The Chicago police chief who arrested Jussie Smollett for staging a race-baiting attack on himself said Friday that he would have let the actor go free if he’d just apologized and admitted that he was lying early on.
Eddie Johnson, head of the Chicago Police Department in 2019, wouldn’t have pursued charges against the “Empire” actor if he’d simply admitted he’d made it all up, he told “Morning in America.”
“I want people to understand this. This was not the most heinous crime of the century. He didn’t kill anybody. He didn’t blow up a building,” Johnson said.
“We would have been more than happy with just an apology at the end of all that we uncovered but for some reason, he just wanted to keep going down this road that he was actually a victim.”
Smollett was found guilty Thursday on five counts of felony disorderly conduct for filing a false police report claiming he’d been jumped by a pair of racist and homophobic attackers in January 2019.
While on the case, Johnson — who was later fired for misconduct in December 2019 after he was found drunk in a parked patrol car — said he knew quickly that Smollett was lying about being brutalized.
The former top cop said a video showing the actor with a noose hanging around his neck at his home, long after the crime was committed, was the first red flag.
“I have to be honest, when I first saw the video of him in his apartment with the noose around his neck I was concerned because I don’t think there’s many black people in America with a noose around their neck and wouldn’t immediately take it off,” said Johnson, who is also black.
“And the way he was so nonchalant handling it gave me cause for concern. But I would not let the police department make him an offender until the evidence just got to be so overwhelming,” he said.
He added, “To use a symbol like a noose to promote yourself is just unconscionable to me.”
Another suspicious sign was that Smollett’s Subway tuna sandwich, which he told cops he’d been walking home with at the time of the attack, was still in good shape after the supposed beating.

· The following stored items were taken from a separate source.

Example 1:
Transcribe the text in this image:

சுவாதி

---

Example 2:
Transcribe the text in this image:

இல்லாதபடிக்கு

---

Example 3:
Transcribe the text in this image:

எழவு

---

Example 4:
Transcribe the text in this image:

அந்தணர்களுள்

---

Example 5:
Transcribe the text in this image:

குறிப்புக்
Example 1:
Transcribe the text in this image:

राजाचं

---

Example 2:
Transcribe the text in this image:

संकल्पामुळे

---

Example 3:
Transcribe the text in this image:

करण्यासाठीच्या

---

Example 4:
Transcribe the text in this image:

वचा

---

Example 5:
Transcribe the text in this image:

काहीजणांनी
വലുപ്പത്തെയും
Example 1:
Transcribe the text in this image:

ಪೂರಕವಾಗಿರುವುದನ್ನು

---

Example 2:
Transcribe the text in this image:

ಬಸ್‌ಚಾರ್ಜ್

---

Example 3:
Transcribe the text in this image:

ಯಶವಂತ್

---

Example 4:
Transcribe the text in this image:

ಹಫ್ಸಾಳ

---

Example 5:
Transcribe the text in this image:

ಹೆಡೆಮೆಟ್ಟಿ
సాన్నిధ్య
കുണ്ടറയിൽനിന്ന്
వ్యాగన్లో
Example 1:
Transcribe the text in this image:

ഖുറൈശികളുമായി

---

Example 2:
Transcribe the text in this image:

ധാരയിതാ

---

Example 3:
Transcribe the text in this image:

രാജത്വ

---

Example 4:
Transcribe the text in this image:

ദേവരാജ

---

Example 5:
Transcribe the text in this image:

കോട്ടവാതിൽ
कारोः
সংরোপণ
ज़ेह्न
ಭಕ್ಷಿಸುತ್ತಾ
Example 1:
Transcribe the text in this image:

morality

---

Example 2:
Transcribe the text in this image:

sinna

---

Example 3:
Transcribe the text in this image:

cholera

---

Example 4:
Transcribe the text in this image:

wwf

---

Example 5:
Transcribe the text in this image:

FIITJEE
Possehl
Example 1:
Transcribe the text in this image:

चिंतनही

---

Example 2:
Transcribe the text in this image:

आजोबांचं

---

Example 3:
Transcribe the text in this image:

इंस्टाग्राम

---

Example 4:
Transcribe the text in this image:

“He comes back, gets attacked in a supposed hate crime, and during all this scuffle, they poured bleach on him, when he got up and went into his apartment building, he got up and still had that Subway sandwich with him. That doesn’t happen,” Johnson said.
“When people get attacked like that, whatever belongings they have out there, they usually leave it until the police can go back with them because they’re afraid,” he added.

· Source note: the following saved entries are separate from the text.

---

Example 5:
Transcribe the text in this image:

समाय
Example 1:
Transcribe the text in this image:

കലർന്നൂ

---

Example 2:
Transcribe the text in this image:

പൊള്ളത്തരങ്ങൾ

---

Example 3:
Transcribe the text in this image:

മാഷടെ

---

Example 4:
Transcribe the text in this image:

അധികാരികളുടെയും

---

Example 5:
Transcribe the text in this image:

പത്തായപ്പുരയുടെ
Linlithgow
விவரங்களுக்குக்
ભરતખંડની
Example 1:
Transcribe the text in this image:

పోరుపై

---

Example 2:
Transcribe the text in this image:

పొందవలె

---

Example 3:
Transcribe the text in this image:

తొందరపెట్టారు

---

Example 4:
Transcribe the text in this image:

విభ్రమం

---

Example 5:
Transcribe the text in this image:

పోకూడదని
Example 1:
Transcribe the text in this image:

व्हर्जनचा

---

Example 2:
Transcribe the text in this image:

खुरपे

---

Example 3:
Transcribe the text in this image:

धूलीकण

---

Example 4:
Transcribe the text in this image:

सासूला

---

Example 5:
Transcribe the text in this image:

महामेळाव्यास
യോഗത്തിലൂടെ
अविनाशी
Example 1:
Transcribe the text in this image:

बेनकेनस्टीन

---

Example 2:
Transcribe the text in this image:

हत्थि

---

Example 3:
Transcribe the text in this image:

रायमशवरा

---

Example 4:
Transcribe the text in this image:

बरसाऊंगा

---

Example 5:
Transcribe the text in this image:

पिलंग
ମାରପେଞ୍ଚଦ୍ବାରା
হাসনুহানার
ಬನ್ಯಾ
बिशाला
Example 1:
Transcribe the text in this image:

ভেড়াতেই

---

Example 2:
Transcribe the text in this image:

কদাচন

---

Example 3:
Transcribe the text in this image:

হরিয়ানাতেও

“This guy had the sandwich in his hand and it had never been touched. That was a real tipping point to us that something was amiss,” he said.
Johnson said police and then-Mayor Rahm Emanuel got fired up about the case because Smollett “stained our city” and wasted police “manpower.”
But he said he still “made it a point” to treat Smollett like a victim until the evidence was undeniable.
“As the days went on and we started recovering that video, it became fairly obvious that something was amiss,” Johnson said.
The tipping point was when he arrested and interviewed the brothers Abimbola and Abel Osundairo, who said Smollett had paid them to “fake beat him up.”
“When we arrested them and brought them in, when I saw the videos of their statements, then I could no longer protect [Smollett],” Johnson said.